Tasks to complete
1. In the passage on the Udaipur drawing, why did Soni move his daily start time from 10 am to 4.30 pm? Answer in one to three sentences.
2. Reproduce everything in the passage on the Udaipur drawing from "Some unexpected hurdles" down to "at full scale.".
3. Answer these from the passage on the Udaipur drawing:
(a) How large was the canvas, in square meters?
(b) What did Soni draw with?
(c) Into what size of grids was the canvas divided?

Study text
════════════════

The giant background, the 629.98-sq-metre “canvas”, was created by sticking multiple PVC flex rolls together on the court at the Maharana Bhupal Stadium in Udaipur. The drawing was created with black marker pens.

It took Soni 24 hours and 33 minutes, spread over five days, to complete the work, but eight months to develop the core muscles he knew he would need to execute it. He used a combination of swimming, walking and climbing nearby hills.

“I was scared before the record attempt,” he says. “I knew I would have to sit and get up and be able to move across this canvas and kneel for hours. During the attempt I secured medical cushioning and was on painkillers, but even with all this, by the fourth day my wrist gave way.”

Some unexpected hurdles emerged closer to the date. First, there were unseasonal showers in Rajasthan. Then, on one of his visits to the site, he realised the canvas would be blazing in the sun if he drew through the day as he had planned, so he shifted his daily start time from 10 am to 4.30 pm, which meant he would now be working all the way to 11.30 at night, in freezing cold.

But his biggest challenge, he says, was state of mind. Fear sometimes loomed. Soni worried that he had no way to see the entire drawing while it was being made, and that he hadn’t practised the whole canvas at full scale.

When D-Day dawned, “I just looked at my iPad and started drawing,” he says. “The entire canvas was divided into 1 metre-by-1 metre grids. If even one of those grids went awry, the whole drawing could have looked poor. But I realised, if you can control your thoughts, you can start believing in yourself. And it all just starts from there.”

════════════════

Extracted entries
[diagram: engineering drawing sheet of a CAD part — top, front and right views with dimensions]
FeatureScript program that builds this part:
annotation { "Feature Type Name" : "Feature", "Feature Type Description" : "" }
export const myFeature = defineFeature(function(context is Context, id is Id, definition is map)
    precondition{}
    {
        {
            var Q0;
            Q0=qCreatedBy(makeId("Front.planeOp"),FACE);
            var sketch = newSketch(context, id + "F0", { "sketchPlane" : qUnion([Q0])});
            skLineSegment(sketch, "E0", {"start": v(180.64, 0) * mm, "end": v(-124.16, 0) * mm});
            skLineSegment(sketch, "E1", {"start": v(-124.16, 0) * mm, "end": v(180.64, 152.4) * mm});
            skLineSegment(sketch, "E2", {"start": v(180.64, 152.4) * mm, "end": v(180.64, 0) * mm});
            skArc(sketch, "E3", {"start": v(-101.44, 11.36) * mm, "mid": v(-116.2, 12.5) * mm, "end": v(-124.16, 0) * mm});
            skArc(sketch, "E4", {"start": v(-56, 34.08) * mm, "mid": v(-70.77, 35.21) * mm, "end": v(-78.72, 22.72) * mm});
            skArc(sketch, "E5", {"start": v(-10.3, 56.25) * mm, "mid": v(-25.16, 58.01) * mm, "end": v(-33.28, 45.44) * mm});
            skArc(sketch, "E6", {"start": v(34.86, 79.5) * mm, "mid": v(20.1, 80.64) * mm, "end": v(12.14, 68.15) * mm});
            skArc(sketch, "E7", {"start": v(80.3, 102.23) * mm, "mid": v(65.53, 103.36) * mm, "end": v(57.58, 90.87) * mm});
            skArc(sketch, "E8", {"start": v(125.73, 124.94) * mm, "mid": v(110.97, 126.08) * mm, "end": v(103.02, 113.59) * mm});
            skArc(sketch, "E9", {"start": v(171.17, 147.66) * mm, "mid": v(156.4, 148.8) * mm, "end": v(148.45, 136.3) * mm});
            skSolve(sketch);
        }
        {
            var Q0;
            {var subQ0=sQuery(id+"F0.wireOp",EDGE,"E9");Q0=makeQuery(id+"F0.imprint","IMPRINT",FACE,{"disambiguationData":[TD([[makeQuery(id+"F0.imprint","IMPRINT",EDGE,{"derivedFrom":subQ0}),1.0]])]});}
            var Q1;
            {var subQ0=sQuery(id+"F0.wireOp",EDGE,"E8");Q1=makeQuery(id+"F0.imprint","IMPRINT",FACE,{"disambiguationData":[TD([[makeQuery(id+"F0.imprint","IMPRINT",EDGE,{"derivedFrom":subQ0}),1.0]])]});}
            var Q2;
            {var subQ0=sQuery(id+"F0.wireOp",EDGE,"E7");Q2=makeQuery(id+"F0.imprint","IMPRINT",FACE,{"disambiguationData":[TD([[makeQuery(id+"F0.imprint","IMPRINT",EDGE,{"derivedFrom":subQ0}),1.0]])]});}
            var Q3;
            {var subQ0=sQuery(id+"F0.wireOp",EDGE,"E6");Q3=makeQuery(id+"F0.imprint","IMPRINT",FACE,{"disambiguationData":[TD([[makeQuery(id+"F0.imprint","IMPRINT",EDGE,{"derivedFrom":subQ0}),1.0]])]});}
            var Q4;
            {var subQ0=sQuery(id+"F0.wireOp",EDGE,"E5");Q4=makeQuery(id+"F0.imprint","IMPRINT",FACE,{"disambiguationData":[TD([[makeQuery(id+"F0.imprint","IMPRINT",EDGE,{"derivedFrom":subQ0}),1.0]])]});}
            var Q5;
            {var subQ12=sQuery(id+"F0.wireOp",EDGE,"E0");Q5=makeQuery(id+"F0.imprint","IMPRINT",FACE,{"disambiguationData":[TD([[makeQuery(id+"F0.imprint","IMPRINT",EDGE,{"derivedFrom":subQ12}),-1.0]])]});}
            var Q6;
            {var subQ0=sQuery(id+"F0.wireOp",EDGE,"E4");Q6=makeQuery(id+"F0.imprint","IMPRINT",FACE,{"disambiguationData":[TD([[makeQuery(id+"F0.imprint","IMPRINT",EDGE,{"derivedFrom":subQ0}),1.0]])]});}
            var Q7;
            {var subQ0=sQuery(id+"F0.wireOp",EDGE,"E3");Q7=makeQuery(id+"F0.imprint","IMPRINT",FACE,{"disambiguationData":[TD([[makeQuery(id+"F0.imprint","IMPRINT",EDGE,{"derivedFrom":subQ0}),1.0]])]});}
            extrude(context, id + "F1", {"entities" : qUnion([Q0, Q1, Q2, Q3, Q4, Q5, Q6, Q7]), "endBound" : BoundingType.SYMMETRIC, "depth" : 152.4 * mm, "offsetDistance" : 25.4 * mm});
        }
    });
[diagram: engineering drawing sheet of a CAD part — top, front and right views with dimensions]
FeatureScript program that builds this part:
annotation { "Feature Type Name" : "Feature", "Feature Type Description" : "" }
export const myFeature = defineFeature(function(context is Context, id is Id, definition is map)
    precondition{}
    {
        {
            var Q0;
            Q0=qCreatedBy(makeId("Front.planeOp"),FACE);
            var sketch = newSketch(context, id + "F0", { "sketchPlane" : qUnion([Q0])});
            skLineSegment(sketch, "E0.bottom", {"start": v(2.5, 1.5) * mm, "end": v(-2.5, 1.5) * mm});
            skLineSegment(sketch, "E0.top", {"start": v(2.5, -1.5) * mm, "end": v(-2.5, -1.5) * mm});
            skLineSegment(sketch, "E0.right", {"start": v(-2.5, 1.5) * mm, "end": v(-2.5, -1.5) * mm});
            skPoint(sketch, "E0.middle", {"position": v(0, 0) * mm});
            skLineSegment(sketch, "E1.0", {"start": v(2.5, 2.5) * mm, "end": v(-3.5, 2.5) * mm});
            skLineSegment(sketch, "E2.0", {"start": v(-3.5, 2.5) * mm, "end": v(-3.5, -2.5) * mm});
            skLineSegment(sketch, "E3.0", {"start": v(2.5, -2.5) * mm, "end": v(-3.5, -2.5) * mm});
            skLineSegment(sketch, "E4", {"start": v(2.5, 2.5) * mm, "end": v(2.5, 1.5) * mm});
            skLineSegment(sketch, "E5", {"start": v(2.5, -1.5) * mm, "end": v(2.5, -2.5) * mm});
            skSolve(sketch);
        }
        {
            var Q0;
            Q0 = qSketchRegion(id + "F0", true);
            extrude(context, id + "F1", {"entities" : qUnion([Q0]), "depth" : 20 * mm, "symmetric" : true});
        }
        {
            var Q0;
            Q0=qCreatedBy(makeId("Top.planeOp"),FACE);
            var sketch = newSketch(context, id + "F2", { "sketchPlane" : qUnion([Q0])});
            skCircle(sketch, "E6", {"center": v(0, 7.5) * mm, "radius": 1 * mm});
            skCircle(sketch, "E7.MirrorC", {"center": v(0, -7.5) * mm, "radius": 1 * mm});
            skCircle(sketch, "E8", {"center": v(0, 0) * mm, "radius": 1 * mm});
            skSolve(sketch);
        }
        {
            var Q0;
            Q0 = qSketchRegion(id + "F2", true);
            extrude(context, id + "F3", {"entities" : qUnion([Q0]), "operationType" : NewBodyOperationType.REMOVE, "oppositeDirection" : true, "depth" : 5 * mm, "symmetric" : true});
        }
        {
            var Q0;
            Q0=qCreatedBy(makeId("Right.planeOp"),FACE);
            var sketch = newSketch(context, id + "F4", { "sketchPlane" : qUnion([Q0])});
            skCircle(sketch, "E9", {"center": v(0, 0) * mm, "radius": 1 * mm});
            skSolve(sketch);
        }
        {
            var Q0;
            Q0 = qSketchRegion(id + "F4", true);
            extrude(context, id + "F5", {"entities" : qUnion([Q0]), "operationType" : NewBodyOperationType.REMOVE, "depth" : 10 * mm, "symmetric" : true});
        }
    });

════════════════

List of solutions
1. On a visit to the site, he realized that the canvas would be blazing in the sun if he drew through the day as planned. He began at 4.30 pm instead, so he worked until 11.30 at night.

2.
Some unexpected hurdles emerged closer to the date. First, there were unseasonal showers in Rajasthan. Then, on one of his visits to the site, he realised the canvas would be blazing in the sun if he drew through the day as he had planned, so he shifted his daily start time from 10 am to 4.30 pm, which meant he would now be working all the way to 11.30 at night, in freezing cold.

But his biggest challenge, he says, was state of mind. Fear sometimes loomed. Soni worried that he had no way to see the entire drawing while it was being made, and that he hadn’t practised the whole canvas at full scale.

3.
(a) 629.98 square meters
(b) Black marker pens
(c) 1 meter by 1 meter